Letter From the Editor: Wheel Nuts
10/01/2005
Although I am no sports aficionado, it is my understanding that among the followers of ball games involving bases, baskets and, most specifically, feet, there exists an individual known as the Monday Morning Quarterback. A pompous expert, he proffers analysis and opinion free of charge to all—or none—within earshot. As an uncredentialed automobile designer, dispensing verdicts on the efficacy of such and such a car’s design is one of my greatest pleasures. And like any Monday Morning Automobile Designer, I can praise or pillory a product without regard for focus groups, engineers, or a phalanx of accountants insisting that four lug nuts are more cost-effective than five. Which brings us to the subject of this brief disquisition.The wheel, born of prehistoric ingenuity and necessity, has, with the 21st-century motorcar, become a laughingstock. It has suffered a bathetic descent from automotive cornerstone to absurd decorative accessory, as evinced by the hundreds of atrocious offerings available on the aftermarket.
The worst offenders, second only to the idiotic spinning variety, are suitable for the grim reaper’s chariot, with razor-sharp centers styled to resemble menacing scythes, hooks, and blades of torture. Motorcycles, too, are not immune from these designs. Pure kitsch, they are the product of Beowulf’s own CNC machine and could easily grace the corniest heavy metal album cover.
Germane to this rant is the humble lug nut. With the proscription by our
ever-encroaching government of the elegant knockoff—rendered to perfection by
Borrani—the modern passenger car has been relegated to wheels attached by a
handful of tiny but effective fasteners. Some nationalities—the contrarian
French come immediately to mind—employ as few as three; America’s new Cadillac
CTS-V has double that number. The most elegant wheels use a quintet of nuts,
whereas many quirkier automobiles sport wheels with four. But what of the
portion attaching rim to hub, and what do lug nuts have to do with anything?
Call it balance, harmony, or the alignment of celestial bodies (not to
mention distribution of stress loads), but it is this quarterback’s opinion that
the most successful designs acknowledge the relationship between spokes and
nuts, and must relate one-to-one or in multiples thereof.

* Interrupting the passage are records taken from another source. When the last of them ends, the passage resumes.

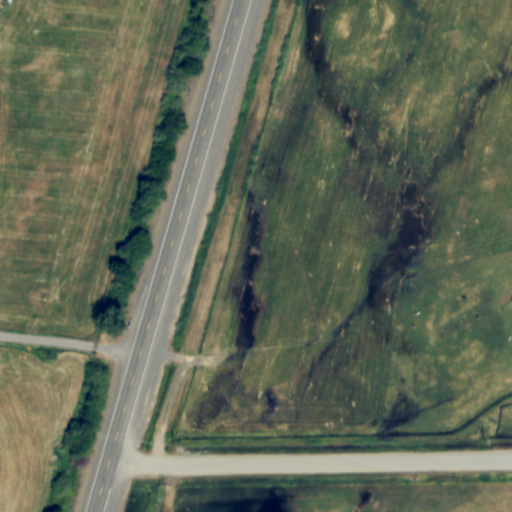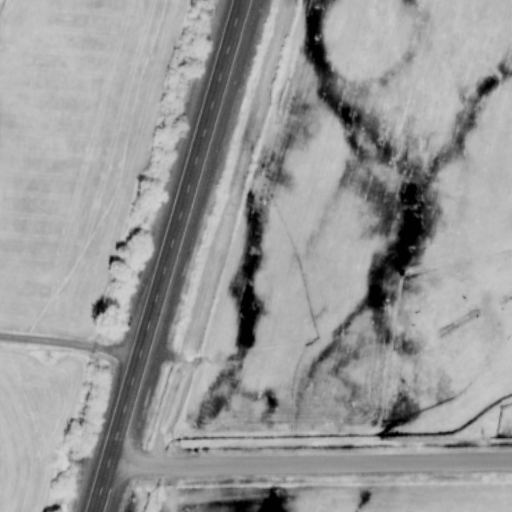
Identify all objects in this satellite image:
road: (166, 256)
road: (70, 340)
road: (309, 462)
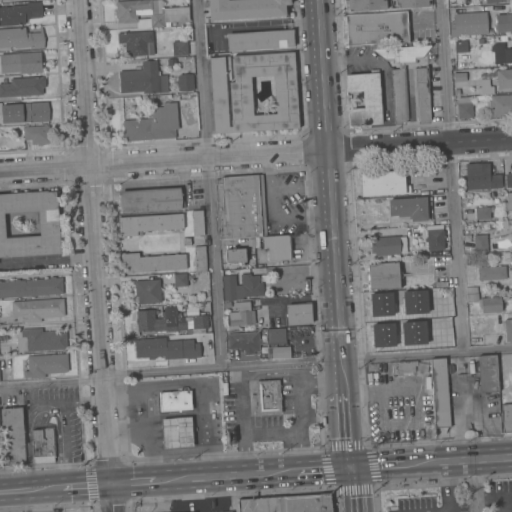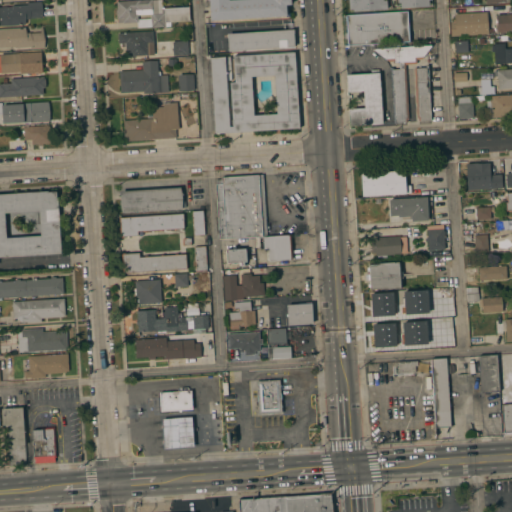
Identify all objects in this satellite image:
building: (489, 0)
building: (496, 1)
building: (412, 3)
building: (386, 4)
building: (364, 5)
building: (246, 8)
building: (135, 9)
building: (245, 9)
building: (18, 13)
building: (20, 13)
building: (150, 13)
building: (176, 14)
building: (156, 20)
building: (503, 22)
building: (504, 22)
building: (468, 23)
building: (469, 23)
road: (265, 26)
building: (376, 28)
building: (377, 28)
building: (20, 38)
building: (21, 38)
building: (259, 40)
building: (260, 40)
building: (136, 42)
building: (137, 43)
building: (460, 46)
building: (461, 46)
building: (179, 47)
building: (180, 47)
building: (402, 52)
building: (501, 53)
building: (501, 54)
building: (172, 61)
building: (20, 62)
building: (21, 62)
building: (401, 74)
building: (460, 76)
building: (503, 78)
building: (504, 78)
building: (142, 79)
building: (143, 79)
building: (185, 82)
building: (185, 82)
building: (22, 86)
building: (23, 86)
building: (485, 87)
building: (458, 91)
building: (254, 92)
building: (255, 92)
building: (422, 93)
building: (422, 93)
building: (398, 94)
building: (182, 96)
building: (365, 98)
building: (366, 98)
building: (499, 105)
building: (501, 105)
building: (464, 107)
building: (464, 107)
building: (24, 112)
building: (25, 112)
building: (153, 124)
building: (154, 124)
building: (37, 134)
building: (37, 134)
road: (256, 155)
road: (454, 176)
building: (480, 177)
building: (482, 177)
building: (508, 179)
building: (508, 179)
road: (330, 180)
building: (382, 183)
building: (384, 183)
road: (209, 184)
building: (151, 199)
building: (150, 200)
building: (508, 200)
building: (509, 201)
building: (240, 206)
building: (240, 207)
building: (408, 208)
building: (409, 208)
building: (483, 212)
building: (482, 213)
building: (197, 222)
building: (198, 222)
building: (28, 223)
building: (29, 223)
building: (149, 223)
building: (150, 223)
building: (504, 225)
building: (435, 237)
building: (434, 238)
building: (186, 241)
building: (251, 241)
building: (480, 242)
building: (481, 243)
building: (388, 245)
building: (276, 246)
building: (278, 247)
building: (234, 255)
building: (236, 255)
road: (96, 256)
building: (199, 258)
building: (200, 258)
building: (152, 262)
building: (152, 262)
building: (492, 272)
building: (491, 273)
building: (383, 275)
building: (384, 275)
building: (179, 279)
building: (181, 280)
building: (31, 286)
building: (241, 286)
building: (242, 286)
building: (30, 287)
building: (147, 291)
building: (148, 291)
building: (472, 294)
building: (491, 304)
building: (490, 305)
building: (36, 309)
building: (38, 309)
building: (241, 314)
building: (242, 314)
building: (298, 314)
building: (299, 314)
building: (159, 320)
building: (161, 321)
building: (199, 322)
building: (200, 324)
building: (508, 328)
building: (508, 329)
building: (387, 330)
building: (390, 330)
building: (275, 335)
building: (275, 336)
building: (40, 340)
building: (40, 340)
building: (243, 341)
building: (244, 341)
building: (166, 348)
building: (166, 348)
building: (278, 352)
building: (279, 352)
road: (307, 363)
building: (45, 365)
building: (46, 365)
building: (406, 366)
building: (405, 368)
building: (487, 373)
building: (488, 373)
road: (51, 384)
road: (199, 384)
building: (439, 392)
building: (440, 392)
building: (267, 396)
building: (269, 396)
road: (67, 400)
building: (174, 400)
building: (175, 400)
road: (348, 415)
building: (506, 417)
building: (507, 417)
building: (176, 431)
road: (296, 431)
building: (177, 432)
building: (14, 434)
road: (126, 435)
road: (147, 435)
building: (14, 436)
building: (44, 444)
road: (65, 444)
building: (43, 445)
road: (363, 447)
road: (297, 452)
road: (465, 461)
road: (385, 466)
traffic signals: (353, 469)
road: (315, 470)
road: (224, 477)
building: (430, 481)
road: (140, 482)
road: (77, 486)
road: (477, 486)
road: (449, 487)
road: (22, 490)
road: (354, 490)
road: (189, 492)
road: (147, 494)
road: (233, 494)
road: (495, 496)
road: (44, 500)
building: (288, 503)
building: (286, 504)
road: (507, 504)
road: (186, 505)
road: (223, 507)
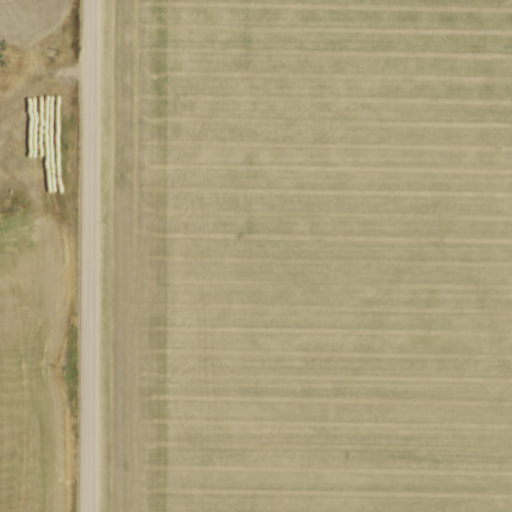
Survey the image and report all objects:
road: (79, 71)
road: (60, 72)
road: (93, 256)
crop: (310, 256)
crop: (35, 323)
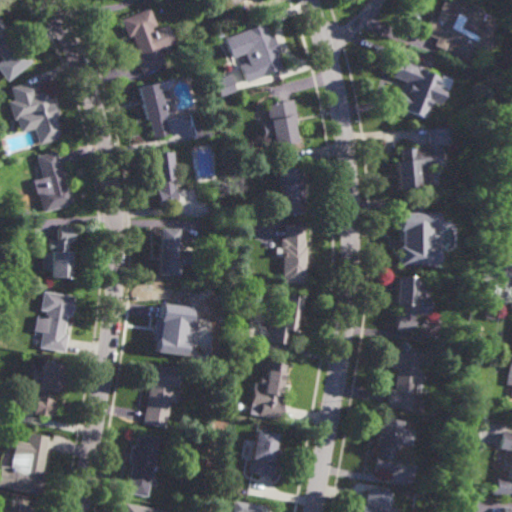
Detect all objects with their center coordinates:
building: (226, 1)
building: (231, 2)
building: (453, 24)
road: (353, 25)
building: (449, 32)
building: (144, 39)
building: (144, 39)
building: (252, 51)
building: (11, 52)
building: (259, 53)
building: (10, 56)
building: (222, 85)
building: (414, 89)
building: (413, 90)
building: (152, 108)
building: (153, 108)
building: (32, 112)
building: (33, 113)
building: (277, 123)
building: (278, 123)
building: (435, 136)
building: (413, 167)
building: (409, 168)
building: (162, 178)
building: (163, 178)
building: (49, 183)
building: (51, 184)
building: (289, 191)
building: (291, 192)
building: (415, 238)
building: (414, 240)
road: (117, 248)
building: (167, 251)
building: (170, 253)
building: (290, 254)
building: (57, 255)
building: (58, 255)
building: (292, 255)
road: (351, 255)
building: (220, 275)
building: (406, 303)
building: (409, 304)
building: (509, 311)
building: (283, 319)
building: (52, 321)
building: (53, 321)
building: (285, 321)
building: (172, 323)
building: (208, 323)
building: (171, 329)
building: (508, 374)
building: (508, 375)
building: (403, 377)
building: (403, 379)
building: (44, 388)
building: (48, 388)
building: (158, 391)
building: (266, 391)
building: (269, 391)
building: (157, 394)
building: (389, 441)
building: (387, 444)
building: (262, 452)
building: (261, 453)
building: (140, 463)
building: (503, 463)
building: (25, 464)
building: (139, 464)
building: (24, 465)
building: (503, 466)
building: (377, 501)
building: (374, 502)
building: (26, 505)
building: (192, 506)
building: (246, 507)
building: (25, 508)
building: (137, 508)
building: (254, 508)
building: (138, 509)
building: (504, 509)
building: (505, 509)
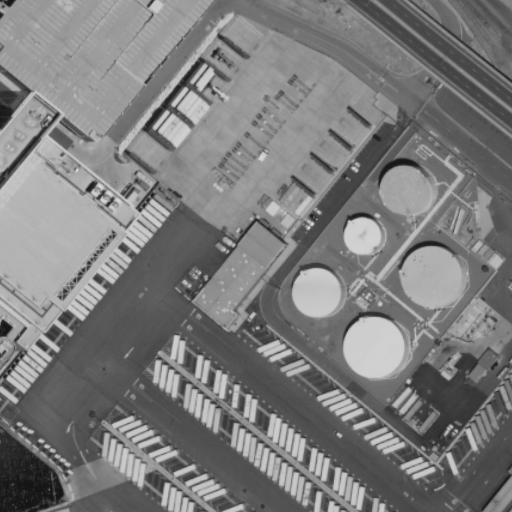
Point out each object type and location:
railway: (501, 7)
road: (219, 10)
railway: (499, 12)
railway: (494, 18)
railway: (487, 28)
railway: (484, 36)
road: (337, 46)
road: (441, 47)
building: (120, 48)
road: (448, 50)
parking lot: (92, 56)
building: (92, 56)
road: (433, 61)
road: (7, 83)
road: (4, 113)
road: (124, 127)
road: (467, 144)
building: (417, 188)
storage tank: (411, 190)
building: (411, 190)
building: (48, 230)
building: (44, 236)
storage tank: (369, 236)
building: (369, 236)
building: (374, 236)
building: (251, 268)
building: (248, 273)
building: (439, 274)
storage tank: (434, 277)
building: (434, 277)
building: (328, 291)
storage tank: (320, 293)
building: (320, 293)
road: (295, 337)
building: (385, 346)
storage tank: (378, 347)
building: (378, 347)
building: (483, 365)
road: (287, 396)
building: (502, 499)
building: (504, 502)
road: (121, 510)
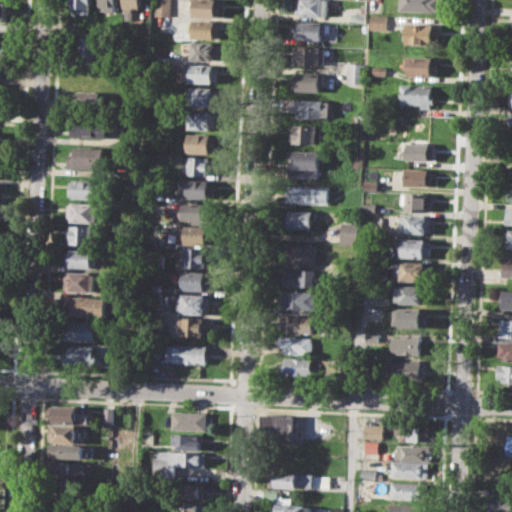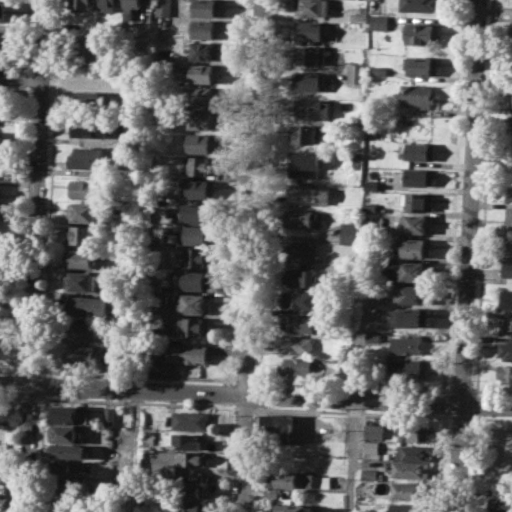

A five-lug design must
have five or 10 spokes (15 are too many to clean), whereas a four-bolt pattern
must have two, four, eight, or 12 extensions. Solid disc wheels in steel or
alloy are exempt from the quarterback’s rules and may have any number of
functional or decorative circumferential perforations. Ditto wheels with caps
that cover the hub and its surrounding nuts. But six-, seven-, nine-, and
11-spoke designs fail the test without a corresponding number of nuts, and I
submit that truly iconic designs support these observations. Extra points go to
natural or paint finishes. On modern wheels, chrome must be used judiciously,
lest the vehicle mimic a mouth full of silver teeth.
These revelations were hammered home this summer at the Art Center Car Classic ’05, an event that has risen to prominence over the past five years as one of the most interesting, diverse, and prestigious concours in the country (www.artcenter.edu/carclassic). This year’s show, Legends: Timeless Automotive Design, featured more than 100 exceptional automobiles by invitation of Art Center College’s Transportation Design Department chair Stewart Reed and his selection committee. For the record, Art Center matriculates the majority of today’s world-class auto designers, and cars as diverse as the Gremlin and the Enzo have been penned by Art Center graduates. This year’s winning design was a 1947 Cisitalia owned by the Petersen Automotive Museum; a more beautiful piece of automotive sculpture is hard to imagine. And while its wheels were modest—as is the car—they broke none of the rules. Come to think of it, none of the other cars did, either.